Beyer recognized with RDA award for development of optically repairable, transparent plastics

July 05, 2013

Story Highlights

  • Dr. Rick Beyer, materials research engineer in the U.S. Army Research Laboratory's Weapons and Materials Research Directorate, was recently recognized with a 2012 Department of the Army Research and Development Achievement award.
  • Beyer is specifically being recognized for determining, for the first time, the connection between microscopic structure and self-repairing capability in a new class of plastics that can be repaired simply by illumination with intense ultraviolet light.
  • The Army impact of this work is the opportunity to dramatically reduce the amount of materials needed for repair and service operations of vehicles, gear or devices of use to the Army, thus impacting logistics costs, life cycle costs, sustainment activities, support activities and equipment reliability.

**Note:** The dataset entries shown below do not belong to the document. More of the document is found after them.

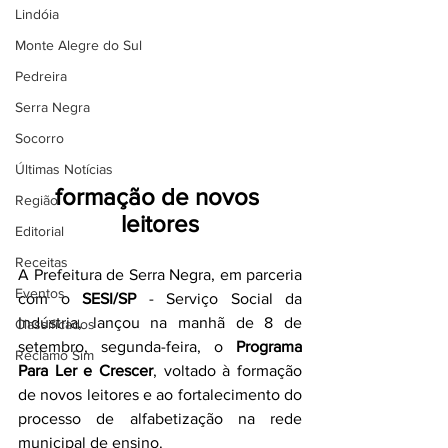
Lindóia
Monte Alegre do Sul
Pedreira
Serra Negra
Socorro
Últimas Notícias
formação de novos 
Região
leitores
Editorial
Receitas
A Prefeitura de Serra Negra, em parceria 
Eventos
com o 
SESI/SP
 - Serviço Social da 
Indústria, lançou na manhã de 8 de 
Classificados
setembro, segunda-feira, o 
Programa 
Reclamo Sim
Para Ler e Crescer
, voltado à formação 
de novos leitores e ao fortalecimento do 
processo de alfabetização na rede 
municipal de ensino.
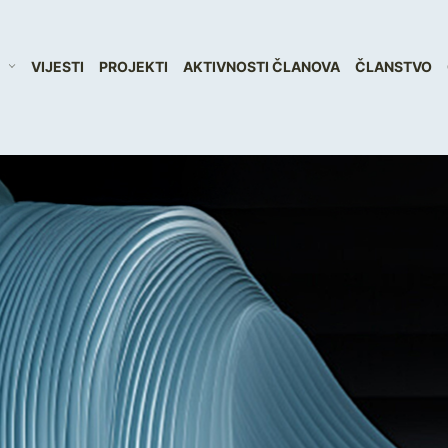
VIJESTI
PROJEKTI
AKTIVNOSTI ČLANOVA
ČLANSTVO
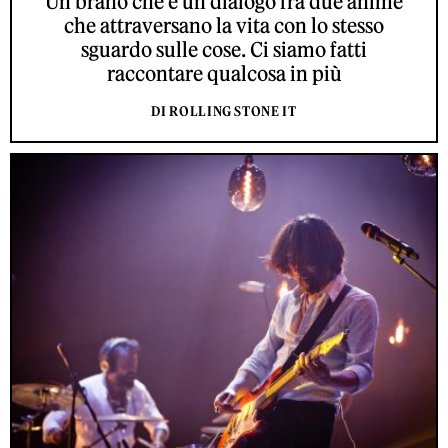
Un brano che è un dialogo fra due anime
che attraversano la vita con lo stesso
sguardo sulle cose. Ci siamo fatti
raccontare qualcosa in più
DI ROLLING STONE IT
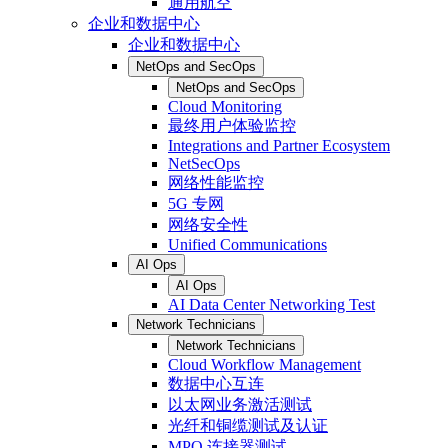
通用航空
企业和数据中心
企业和数据中心
NetOps and SecOps
NetOps and SecOps
Cloud Monitoring
最终用户体验监控
Integrations and Partner Ecosystem
NetSecOps
网络性能监控
5G 专网
网络安全性
Unified Communications
AI Ops
AI Ops
AI Data Center Networking Test
Network Technicians
Network Technicians
Cloud Workflow Management
数据中心互连
以太网业务激活测试
光纤和铜缆测试及认证
MPO 连接器测试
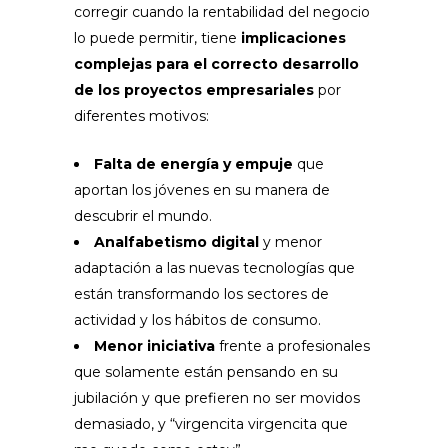
corregir cuando la rentabilidad del negocio
lo puede permitir, tiene
implicaciones
complejas para el correcto desarrollo
de los proyectos empresariales
por
diferentes motivos:
Falta de energía y empuje
que
aportan los jóvenes en su manera de
descubrir el mundo.
Analfabetismo digital
y menor
adaptación a las nuevas tecnologías que
están transformando los sectores de
actividad y los hábitos de consumo.
Menor iniciativa
frente a profesionales
que solamente están pensando en su
jubilación y que prefieren no ser movidos
demasiado, y “virgencita virgencita que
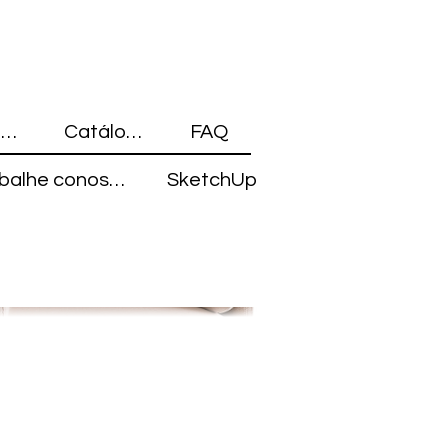
Blocos 3D
Catálogo
FAQ
Trabalhe conosco
SketchUp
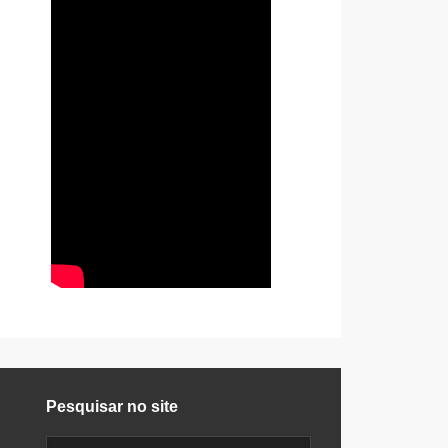
Pesquisar no site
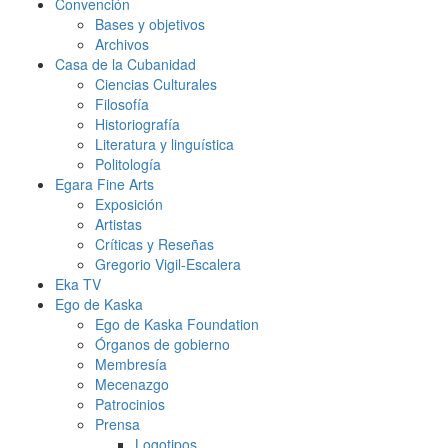
Convención
Bases y objetivos
Archivos
Casa de la Cubanidad
Ciencias Culturales
Filosofía
Historiografía
Literatura y linguística
Politología
Egara Fine Arts
Exposición
Artistas
Críticas y Reseñas
Gregorio Vigil-Escalera
Eka TV
Ego de Kaska
Ego de Kaska Foundation
Órganos de gobierno
Membresía
Mecenazgo
Patrocinios
Prensa
Logotipos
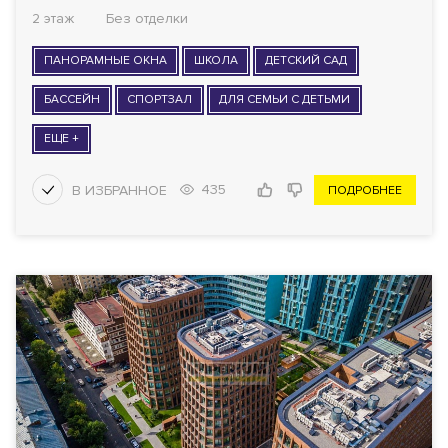
2 этаж
Без отделки
ПАНОРАМНЫЕ ОКНА
ШКОЛА
ДЕТСКИЙ САД
БАССЕЙН
СПОРТЗАЛ
ДЛЯ СЕМЬИ С ДЕТЬМИ
ЕЩЕ +
435
ПОДРОБНЕЕ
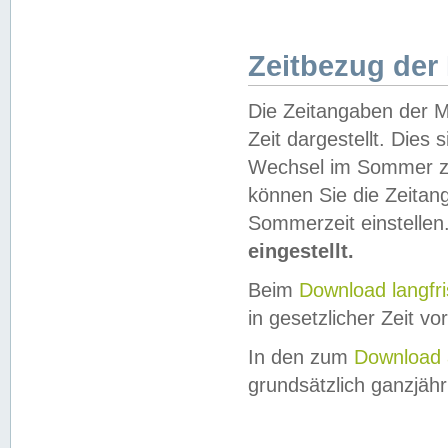
Zeitbezug der
Die Zeitangaben der M
Zeit dargestellt. Dies
Wechsel im Sommer z
können Sie die Zeitan
Sommerzeit einstellen
eingestellt.
Beim
Download langfr
in gesetzlicher Zeit vor
In den zum
Download 
grundsätzlich ganzjähri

Dr. Rick Beyer, materials research engineer in the U.S. Army Research Laboratory's Weapons and Materials Research Directorate, was recently recognized with a 2012 Department of the Army Research and Development Achievement award.

Beyer is specifically being recognized for determining, for the first time, the connection between microscopic structure and self-repairing capability in a new class of plastics that can be repaired simply by illumination with intense ultraviolet light.

The Army impact of this work is the opportunity to dramatically reduce the amount of materials needed for repair and service operations of vehicles, gear or devices of use to the Army, thus impacting logistics costs, life cycle costs, sustainment activities, support activities and equipment reliability. "Awards like this remind us that even the most basic research has potential value to the Soldier, and that what we do is important. It's very gratifying to have your work recognized; it reminds you that the Army values R&D and our contribution to the Army mission," said Beyer.

Beyer said that it was exciting to see how well-represented ARL was in the overall list of awardees and that within the Army R&D community, ARL stands out, which is a particularly important message for ARL researchers now amid so many circumstances that make completing R&D missions more challenging.

"ARL can draw encouragement from these awards that it is on the right track and being more successful than the news of sequestration, furloughs, conference travel and budget cuts would imply. We are doing something right," added Beyer.